On 2024/11/19 00:47, Jann Horn wrote:
Make it clearer that holding the mmap lock in read mode is not enough
to traverse page tables, and that just having a stable VMA is not enough
to read PTEs.
Suggested-by: Matteo Rizzo <matteorizzo@xxxxxxxxxx>
Suggested-by: Lorenzo Stoakes <lorenzo.stoakes@xxxxxxxxxx>
Signed-off-by: Jann Horn <jannh@xxxxxxxxxx>
Acked-by: Qi Zheng <zhengqi.arch@xxxxxxxxxxxxx>
+
+* On 32-bit architectures, they may be in high memory (meaning they need to be
+ mapped into kernel memory to be accessible).
+* When empty, they can be unlinked and RCU-freed while holding an mmap lock or
+ rmap lock for reading in combination with the PTE and PMD page table locks.

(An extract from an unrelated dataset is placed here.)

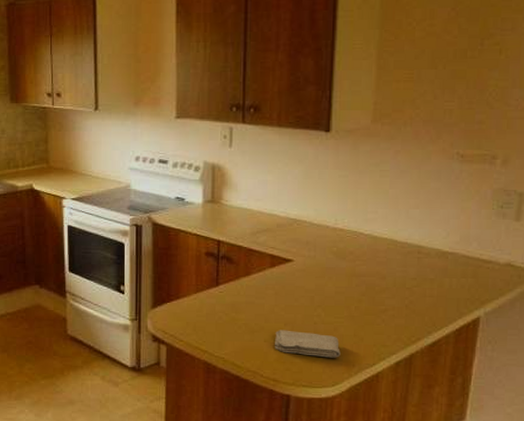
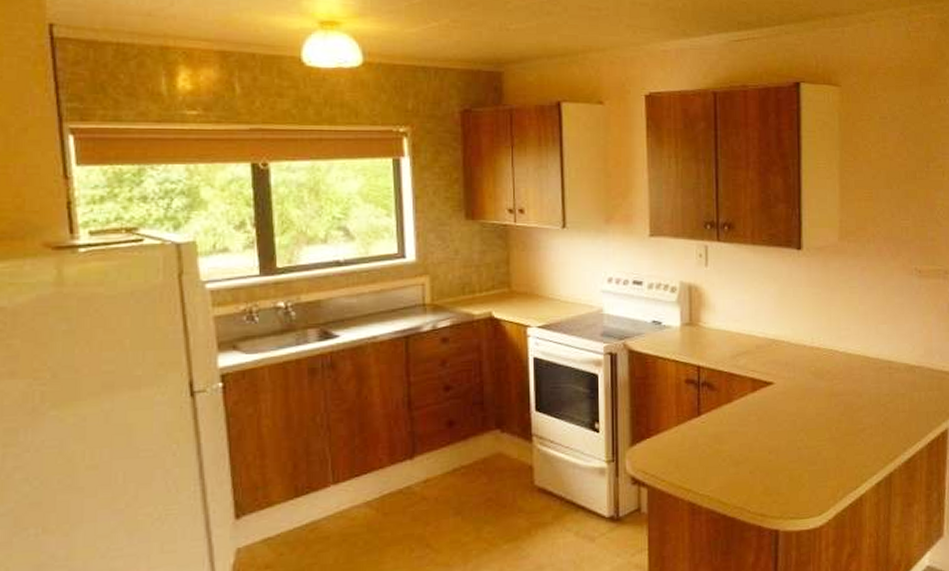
washcloth: present [275,330,341,358] -> none [760,458,825,485]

+ In particular, this happens in :c:func:`!retract_page_tables` when handling
+ :c:macro:`!MADV_COLLAPSE`.
+ So accessing PTE-level page tables requires at least holding an RCU read lock;
+ but that only suffices for readers that can tolerate racing with concurrent
+ page table updates such that an empty PTE is observed (in a page table that
+ has actually already been detached and marked for RCU freeing) while another
+ new page table has been installed in the same location and filled with
+ entries. Writers normally need to take the PTE lock and revalidate that the
+ PMD entry still refers to the same PTE-level page table.
+
In practice, this also happens in the retract_page_tables(). Maybe can
add a note about this after my patch[1] is merged. ;)
[1].
https://lore.kernel.org/lkml/e5b321ffc3ebfcc46e53830e917ad246f7d2825f.1731566457.git.zhengqi.arch@xxxxxxxxxxxxx/
Thanks!